(TEXT BLOCK begins)

Campaign against spurious drugs
Friday, 24 July 2015
The reported marketing of counterfeit and low-quality medicines in the country's rural areas is indeed a matter of serious health concern. Whatever good international rating in rural healthcare Bangladesh has achieved is, as a report in this paper in its last Tuesday's issue indicates, poised to be set at naught unless such spurious drugs are seized and the guilty vendors are punished under the laws of the land. Thousands of pharmacies in rural markets, still outside surveillance of the Directorate of Drug Administration (DDA), get medicines from vendors who in collusion with some manufacturers allegedly sell such drugs.
Rural people, without finding qualified doctors nearby, just visit the pharmacies and take drugs usually prescribed by quakes and druggists running the businesses. The shortage of qualified doctors and standard clinics in rural areas also forces patients to purchase over-the-counter drugs sans a prescription. This helps fake drug vendors to thrive. But the spurious drugs do take its toll on rural population. Such medicines - slow but silent killers - damage important organs, but people who are taking them do not realise it. Traders in fake and counterfeit medicines, on the other hand, are so powerful that they had once staged a one-day strike in the main medicine sales hub Mitford in Dhaka and most pharmacies nationwide in October 2013, protesting against the government crackdown on spurious drugs. The police personnel and members of the Rapid Action Battalion (RAB) seized some Tk 52 million worth of fake, substandard and unauthorised medicines from Mitford alone. About 100 people were detained and nearly 30 shops were closed down following that crackdown.
Unscrupulous traders in fact earn large profits by selling outlawed medication supplied by rogue companies at a low cost. It is possible to make the profit twice as much by selling counterfeit and sub-standard medicines. Some of the vendors do also sell fake medicines unknowingly. The Business Monitor International, a market research firm, in a survey on Bangladesh, found that about 9.0 per cent of sales of medicines are linked to spurious drugs. At the same time, adulterated or fake versions of medication are more popular in rural areas where cost is a factor.
The Public Health and Drug Testing Laboratory, the country's testing authority, had once tested 5,000 medicine samples from across the country and found that 300 of those - 6.0 per cent - were either counterfeit or of substandard quality. In 2014, the local media reported that the same laboratory finding had earlier shown that the percentage of counterfeit or 'very poor quality' drugs had doubled, basing on the results of a 2,500 drug sample-test. Drugs failing the test included popular antibiotics and lifesaving ones.
It is now urgent that the DDA recruit more manpower and open more of its branches to extend its swoop in different districts and sub-districts step by step. It is unfortunate that the Directorate now has only 25 branches across the country and boasts a staff of only 80 drug superintendents and inspectors. But the magnitude of the problem is so vast and serious that the DDA with its present strength can in no way cope with the situation. Arrest of the culprits trading in human miseries and exemplary punishment through legal means brook no delay. Also, stepped-up campaign for public awareness of the dangerous situation is badly needed.

(TEXT BLOCK ends)

▶ **REQUIREMENT**:
Copy the text on spurious drugs starting at "The Public Health" and ending at "and lifesaving ones.", swapping "counterfeit" for "fake".

(SUPPLIED MATERIAL begins)

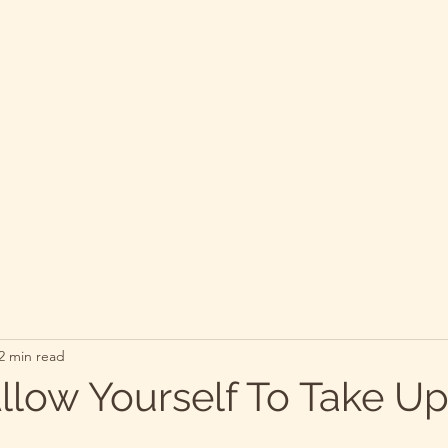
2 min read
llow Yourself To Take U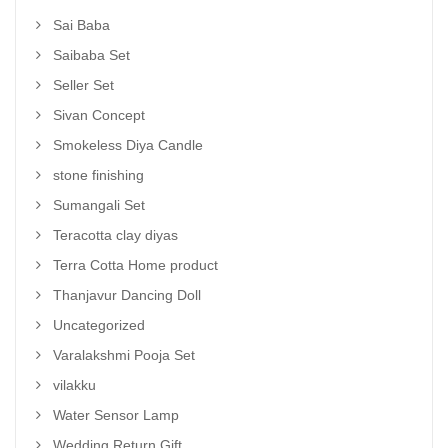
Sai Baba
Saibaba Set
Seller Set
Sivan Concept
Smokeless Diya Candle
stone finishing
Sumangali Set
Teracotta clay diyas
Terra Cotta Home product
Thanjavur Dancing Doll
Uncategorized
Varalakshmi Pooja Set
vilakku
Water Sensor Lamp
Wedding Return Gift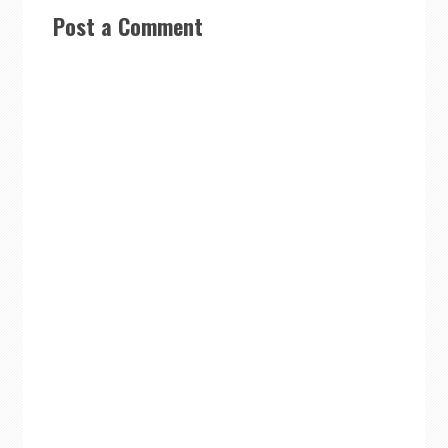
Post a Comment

(SUPPLIED MATERIAL ends)

▶ **RESULT BELOW**:
The Public Health and Drug Testing Laboratory, the country's testing authority, had once tested 5,000 medicine samples from across the country and found that 300 of those - 6.0 per cent - were either fake or of substandard quality. In 2014, the local media reported that the same laboratory finding had earlier shown that the percentage of fake or 'very poor quality' drugs had doubled, basing on the results of a 2,500 drug sample-test. Drugs failing the test included popular antibiotics and lifesaving ones.